Convergences et théorèmes limites

Contenu

Convergences et théorèmes limites#

La loi des grands nombres et le théorème central limite sont les deux piliers de la théorie des probabilités.

Andreï Kolmogorov

Introduction#

Que se passe-t-il quand on répète une expérience aléatoire un grand nombre de fois ? La loi des grands nombres dit que la moyenne empirique se stabilise autour de l’espérance. Le théorème central limite dit que les fluctuations suivent une loi normale. Ces deux théorèmes fondamentaux justifient l’utilisation des probabilités en statistique et dans les sciences, et expliquent l’omniprésence de la gaussienne dans la nature.

_images/bda716baf8a4ac56af325a63bcfe6d32abfb5d8952552786eeebd66bf0f18655.png

Modes de convergence#

Définition 292 (Convergence presque sûre)

\((X_n)\) converge presque sûrement (p.s.) vers \(X\) si

\[\mathbb{P}\bigl(\{\omega : X_n(\omega) \to X(\omega)\}\bigr) = 1\]

On note \(X_n \xrightarrow{\text{p.s.}} X\).

Définition 293 (Convergence en probabilité)

\((X_n)\) converge en probabilité vers \(X\) si

\[\forall \varepsilon > 0, \quad \mathbb{P}(|X_n - X| > \varepsilon) \to 0\]

On note \(X_n \xrightarrow{\mathbb{P}} X\).

Définition 294 (Convergence en loi)

\((X_n)\) converge en loi (ou en distribution) vers \(X\) si \(F_{X_n}(x) \to F_X(x)\) en tout point \(x\) de continuité de \(F_X\). On note \(X_n \xrightarrow{\mathcal{L}} X\).

Définition 295 (Convergence dans \(L^p\))

\((X_n)\) converge dans \(L^p\) (\(p \geq 1\)) vers \(X\) si \(\mathbb{E}[|X_n - X|^p] \to 0\). La convergence dans \(L^2\) est la convergence en moyenne quadratique.

Théorème 79 (Hiérarchie des convergences)

\[\text{p.s.} \implies \text{en probabilité} \implies \text{en loi}\]

\[L^p \implies \text{en probabilité} \implies \text{en loi}\]

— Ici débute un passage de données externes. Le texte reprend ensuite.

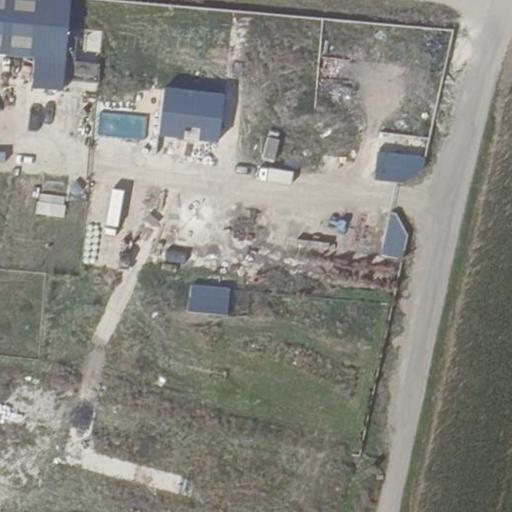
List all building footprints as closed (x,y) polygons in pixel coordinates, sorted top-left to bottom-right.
[(70,0),(66,0),(0,0),(0,58),(65,64),(70,0)] [(164,86),(162,136),(224,139),(226,89),(164,86)] [(261,153),(273,156),(278,131),(267,128),(261,153)] [(379,132),(374,178),(421,184),(427,137),(379,132)] [(39,189),(37,215),(65,216),(66,190),(39,189)] [(190,284),(189,312),(230,314),(231,286),(190,284)] [(1,374),(0,380),(0,511),(339,511),(353,435),(1,374)]
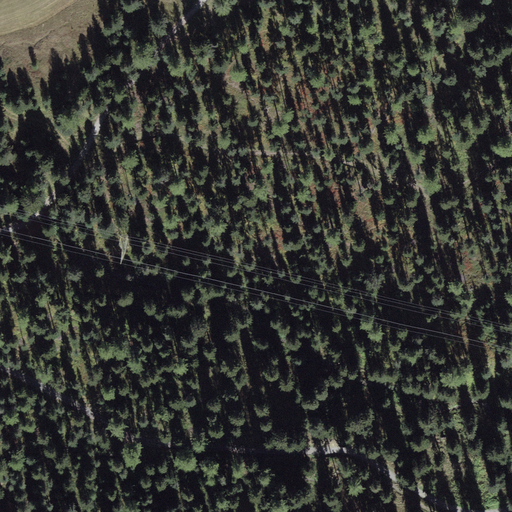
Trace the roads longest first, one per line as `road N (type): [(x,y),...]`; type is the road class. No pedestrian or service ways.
road 1 (track): [(0,370),(154,442),(346,450),(460,511),(477,511)]
road 2 (track): [(200,0),(139,64),(42,206),(0,229)]
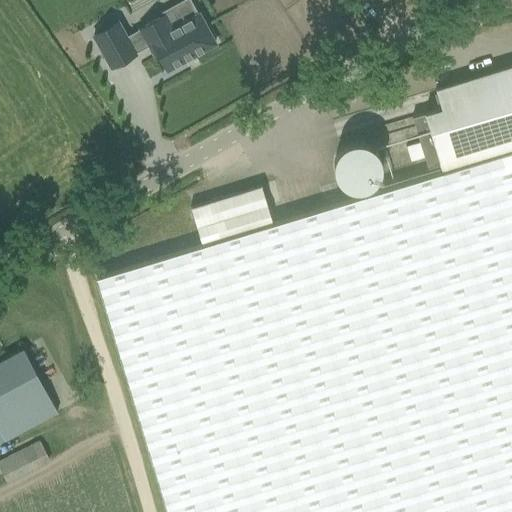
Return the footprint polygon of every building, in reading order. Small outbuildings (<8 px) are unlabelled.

Aucune autre implication générale n’est vraie.

Proof. p.s. \(\implies\) en probabilité : Soit \(\varepsilon > 0\) et \(A_n = \{|X_n - X| > \varepsilon\}\). \(X_n \to X\) p.s. signifie \(\mathbb{P}(\limsup A_n) = 0\), donc \(\mathbb{P}\bigl(\bigcup_{k \geq n} A_k\bigr) \to 0\) (suite décroissante). Comme \(A_n \subset \bigcup_{k \geq n} A_k\), on a \(\mathbb{P}(A_n) \to 0\).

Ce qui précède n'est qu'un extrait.